Tasks:
1. According to the comment thread, how many miles are on the first commenter's vehicle?
2. Transcribe the stretch of the comment thread from "Appreciate the video." through "let me down.".

Extract:
• • • • •
Appreciate the video. I have the exact same motor in one of my vehicles. It doesn't have a blown head gasket but I'm sure I'll have to replace it sooner or later. It has 240,000mi on it so probably won't be to much longer although it still runs like it did when I bought it about 16 years ago lol. Yeah it's old but taxes are cheap and it's never let me down.
Thank you for this series. In many of your videos you use a Rigid brand battery impact. Is it a 1/4 inch or 3/8 inch drive? I'm thinking of purchasing my first battery impact, could you give any tips on what features and power is important to consider to select a suitable one.
It's a 1/4" hex quick bit. You can put a 1/4 or 3/8 socket. If you want power to remove tough bolts, you might want a 1/2" impact gun. I just use the smaller gun for 13mm and smaller fasteners and to speed assembly and disassembly. The one I have has trouble removing a 13mm bolt sometimes but pretty reliably cracks 10mm and smaller. Check out some tool reviews.
I'm doing a pt cruiser right now, did you compress the hydraulic tappets before installing the cams? I had the head pressure tested and skimmed as it had a 6thou bow across all the combustion walls. I would always recommend pressure testing a head and making sure its flat before re-fitting a new gasket. good video all the same
+crooke80 No, should I have done so? I'd expect any oil to get pushed back down. I didn't do any head work so there should be no change to adjust level. Obviously best to have the head checked out but I realize most people are on a budget and unless the car has overheated, for this engine, more likely than not it's manufacturer-designed head gasket failure and should be good to go if head is flat. .006, wow, that's a lot - head was still straight I hope? That's enough to break a camshaft or wear out cam bearings if head is warped (even if they machine the bottom, the bearings will no longer be in alignment on top)
• • • • •
Information shown:
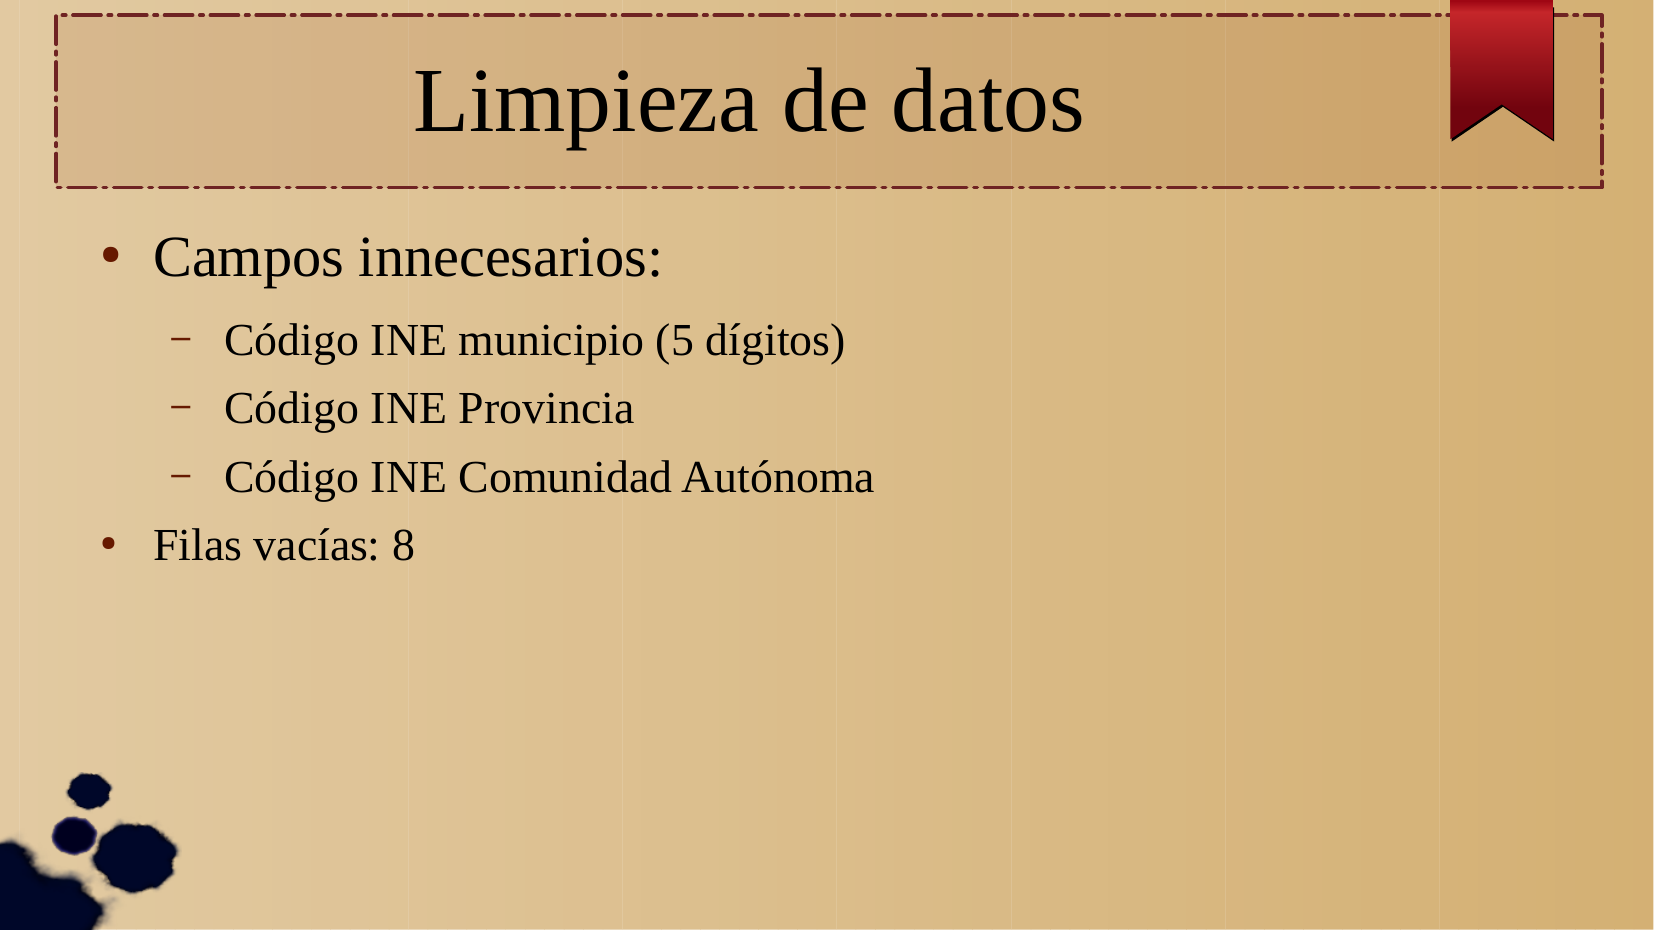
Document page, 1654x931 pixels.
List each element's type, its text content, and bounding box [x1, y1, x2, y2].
• • • • •
Answers by task:
1. 240,000 miles.

2.
Appreciate the video. I have the exact same motor in one of my vehicles. It doesn't have a blown head gasket but I'm sure I'll have to replace it sooner or later. It has 240,000mi on it so probably won't be to much longer although it still runs like it did when I bought it about 16 years ago lol. Yeah it's old but taxes are cheap and it's never let me down.